Exercise prompt:
Would you return, word for word, the lines of the data below from the line with "3. **UI Components Not Loading**" through the line with "1. Check the", and no others?

Data for processing:

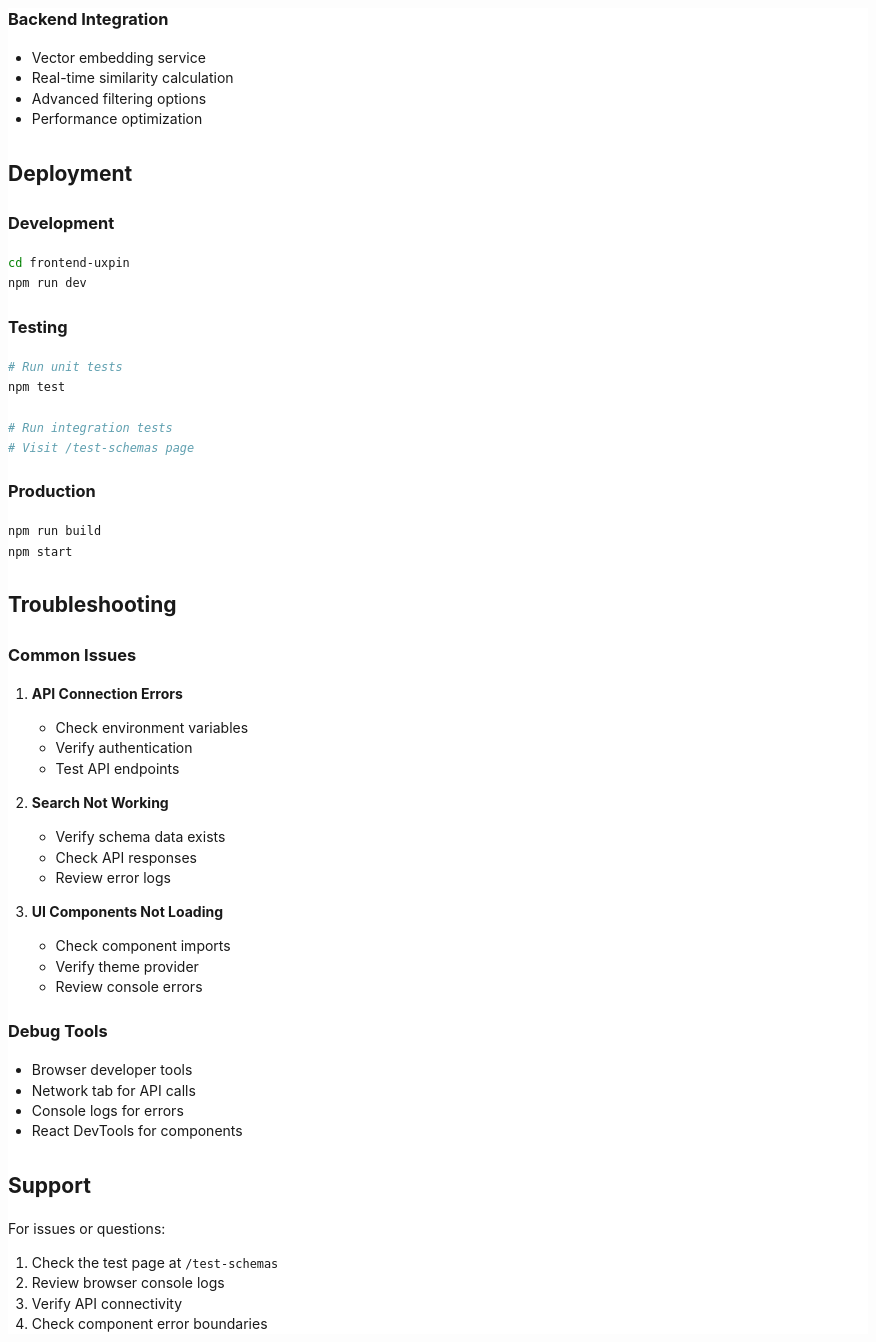 ### Backend Integration
- Vector embedding service
- Real-time similarity calculation
- Advanced filtering options
- Performance optimization

## Deployment

### Development
```bash
cd frontend-uxpin
npm run dev
```

### Testing
```bash
# Run unit tests
npm test

# Run integration tests
# Visit /test-schemas page
```

### Production
```bash
npm run build
npm start
```

## Troubleshooting

### Common Issues

1. **API Connection Errors**
   - Check environment variables
   - Verify authentication
   - Test API endpoints

2. **Search Not Working**
   - Verify schema data exists
   - Check API responses
   - Review error logs

3. **UI Components Not Loading**
   - Check component imports
   - Verify theme provider
   - Review console errors

### Debug Tools

- Browser developer tools
- Network tab for API calls
- Console logs for errors
- React DevTools for components

## Support

For issues or questions:
1. Check the test page at `/test-schemas`
2. Review browser console logs
3. Verify API connectivity
4. Check component error boundaries
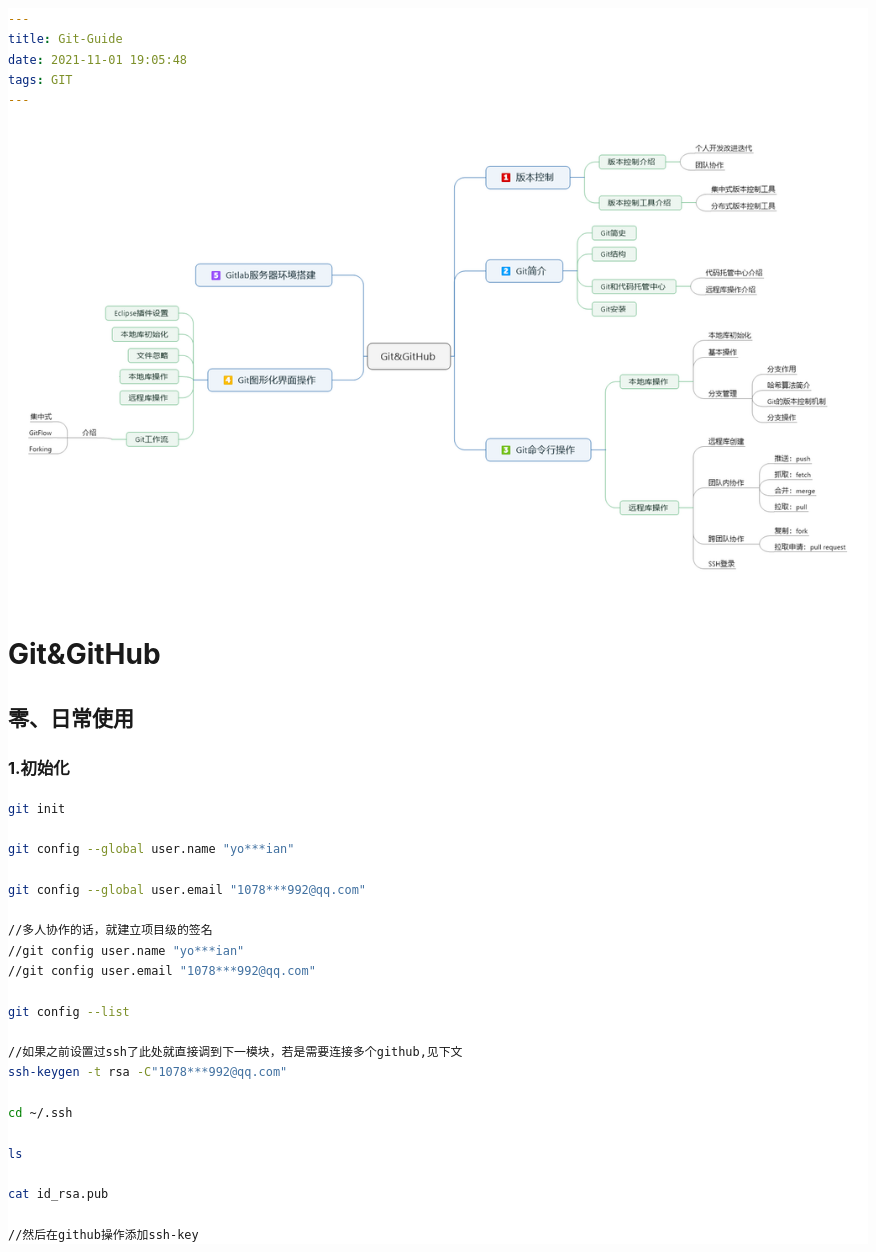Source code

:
 ```yaml
---
title: Git-Guide
date: 2021-11-01 19:05:48
tags: GIT
---
```


![](Git-Guide/Git&GitHub-1600161213521.png)

# Git&GitHub

## 零、日常使用

### 1.初始化

```bash
git init

git config --global user.name "yo***ian"

git config --global user.email "1078***992@qq.com"

//多人协作的话，就建立项目级的签名
//git config user.name "yo***ian"
//git config user.email "1078***992@qq.com"

git config --list

//如果之前设置过ssh了此处就直接调到下一模块，若是需要连接多个github,见下文
ssh-keygen -t rsa -C"1078***992@qq.com"

cd ~/.ssh

ls

cat id_rsa.pub

//然后在github操作添加ssh-key
```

Solution to this problem:
3. **UI Components Not Loading**
   - Check component imports
   - Verify theme provider
   - Review console errors

### Debug Tools

- Browser developer tools
- Network tab for API calls
- Console logs for errors
- React DevTools for components

## Support

For issues or questions:
1. Check the test page at `/test-schemas`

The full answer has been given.